Eight of the Malcolm X doors are now at the DuSable Museum of African American History.
The remaining 24 are at the new Malcolm X College, which “is working to raise funds to properly display them at the college,” said Katheryn Hayes, an associate vice chancellor.
Young Eugene grew up in Scotlandville, a community that’s now part of Baton Rouge. At 7, “He saw a little boy drawing a cowboy, and he told himself he wanted to do that,” his daughter Martha said.
By fifth grade, he had teachers asking him to decorate their classrooms and offering extra credit for doing it.
He got his bachelor’s degree in arts education from Southern University and A&M College, his daughter Jessica Scott-Wade said, and a master of fine arts degree in painting from Howard University.

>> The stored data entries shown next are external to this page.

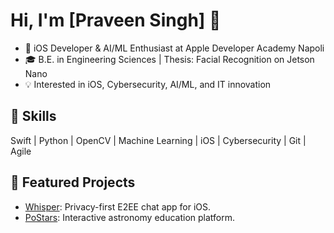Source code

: # Hi, I'm [Praveen Singh] 👋

- 🚀 iOS Developer & AI/ML Enthusiast at Apple Developer Academy Napoli
- 🎓 B.E. in Engineering Sciences | Thesis: Facial Recognition on Jetson Nano
- 💡 Interested in iOS, Cybersecurity, AI/ML, and IT innovation

## 🔧 Skills
Swift | Python | OpenCV | Machine Learning | iOS | Cybersecurity | Git | Agile

## 🌟 Featured Projects
- [Whisper](https://github.com/ChillVeen/Whisper): Privacy-first E2EE chat app for iOS.
- [PoStars](https://github.com/ChillVeen/PoStars): Interactive astronomy education platform.


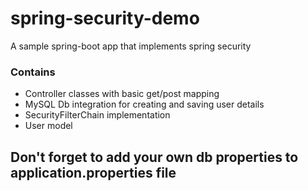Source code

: # spring-security-demo
A sample spring-boot app that implements spring security

### Contains
* Controller classes with basic get/post mapping
* MySQL Db integration for creating and saving user details
* SecurityFilterChain implementation
* User model

## Don't forget to add your own db properties to application.properties file
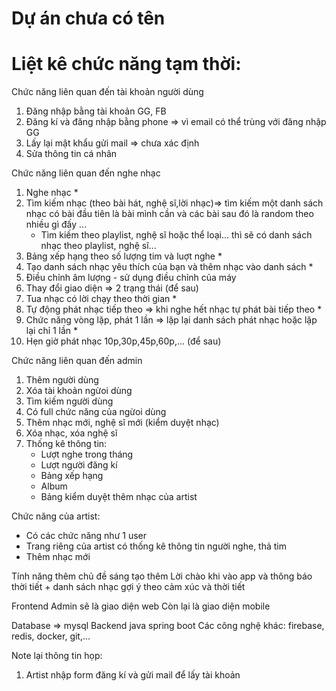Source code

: # Dự án chưa có tên
# Liệt kê chức năng tạm thời:
Chức năng liên quan đến tài khoản người dùng
1. Đăng nhập bằng tài khoản GG, FB
2. Đăng kí và đăng nhập bằng phone => vì email có thể trùng với đăng nhập GG
3. Lấy lại mật khẩu gửi mail => chưa xác định
4. Sửa thông tin cá nhân
   
Chức năng liên quan đến nghe nhạc
1. Nghe nhạc *
2. Tìm kiếm nhạc (theo bài hát, nghệ sĩ,lời nhạc)=> tìm kiếm một danh sách nhạc có bài đầu tiên là bài mình cần và các bài sau đó là random theo nhiều gì đấy ...
   - Tìm kiếm theo playlist,  nghệ sĩ hoặc thể loại... thì sẽ có danh sách nhạc theo playlist, nghệ sĩ...
4. Bảng xếp hạng theo số lượng tim và luợt nghe *
5. Tạo danh sách nhạc yêu thích của bạn và thêm nhạc vào danh sách *
6. Điều chỉnh âm lượng - sử dụng điều chỉnh của máy
7. Thay đổi giao diện => 2 trạng thái (để sau)
8. Tua nhạc có lời chạy theo thời gian *
9. Tự động phát nhạc tiếp theo => khi nghe hết nhạc tự phát bài tiếp theo *
10. Chức năng vòng lặp, phát 1 lần => lặp lại danh sách phát nhạc hoặc lặp lại chỉ 1 lần *
11. Hẹn giờ phát nhạc 10p,30p,45p,60p,... (để sau)

Chức năng liên quan đến admin
1. Thêm người dùng
2. Xóa tài khoản ngừoi dùng
3. Tìm kiếm người dùng
4. Có full chức năng của ngừoi dùng
5. Thêm nhạc mới, nghệ sĩ mới (kiểm duyệt nhạc)
6. Xóa nhạc, xóa nghệ sĩ
7. Thống kê thông tin:
   - Lượt nghe trong tháng
   - Lượt người đăng kí
   - Bảng xếp hạng
   - Album
   - Bảng kiểm duyệt thêm nhạc của artist

Chức năng của artist:
   - Có các chức năng như 1 user
   - Trang riêng của artist có thống kê thông tin người nghe, thả tim
   - Thêm nhạc mới
      
Tính năng thêm chủ đề sáng tạo thêm
Lời chào khi vào app và thông báo thời tiết + danh sách nhạc gợi ý theo cảm xúc và thời tiết

Frontend
Admin sẽ là giao diện web 
Còn lại là giao diện mobile

Database => mysql
Backend java spring boot
Các công nghệ khác: firebase, redis, docker, git,...

Note lại thông tin họp:
1. Artist nhập form đăng kí và gửi mail để lấy tài khoản
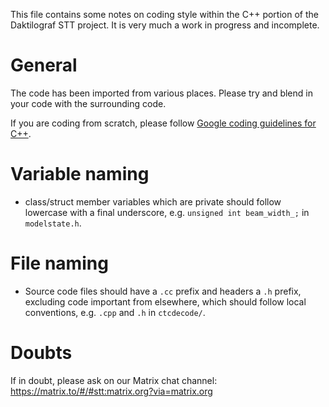This file contains some notes on coding style within the C++ portion of the
Daktilograf STT project. It is very much a work in progress and incomplete.

General
=======

The code has been imported from various places. Please try and blend in your
code with the surrounding code.

If you are coding from scratch, please follow [Google coding guidelines for C++](https://google.github.io/styleguide/cppguide.html).

Variable naming
===============

* class/struct member variables which are private should follow lowercase with
  a final underscore, e.g. `unsigned int beam_width_;` in `modelstate.h`.

File naming
===========

* Source code files should have a `.cc` prefix and headers a `.h` prefix, excluding
  code important from elsewhere, which should follow local conventions, e.g. `.cpp` and `.h`
  in `ctcdecode/`.

Doubts
======

If in doubt, please ask on our Matrix chat channel: https://matrix.to/#/#stt:matrix.org?via=matrix.org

Mr. Wade became a popular teacher at Malcolm X and Kennedy-King, according to his daughters.
“He always said it wasn’t about the mone,” Martha Wade said. “He just wanted to share the knowledge and share the creativity.”
He was creative as a parent, too, she said, taking his children bike-riding and on outings to the lakefront and amusement parks.
“He believed he was put here to be a father,” she said.
Mr. Wade continued creating well into his later years, switching to digital art.
“I moved from being a traditional artist — painting with paint, such as oil paint and acrylics, and things like that on a large scale or even on canvas — to painting on a computer,” he said in 2015 for a video posted to YouTube.
In addition to his daughters Martha and Jessica, Mr. Wade is survived by daughters Elizabeth J. Wade and Ivy Scott-Wade, sons Durand and Manaseh, his brother Robert and five grandchildren.
Martha Wade said a Chicago memorial service, featuring some of Mr. Wade’s paintings and a video devoted to his work, is being planned for June.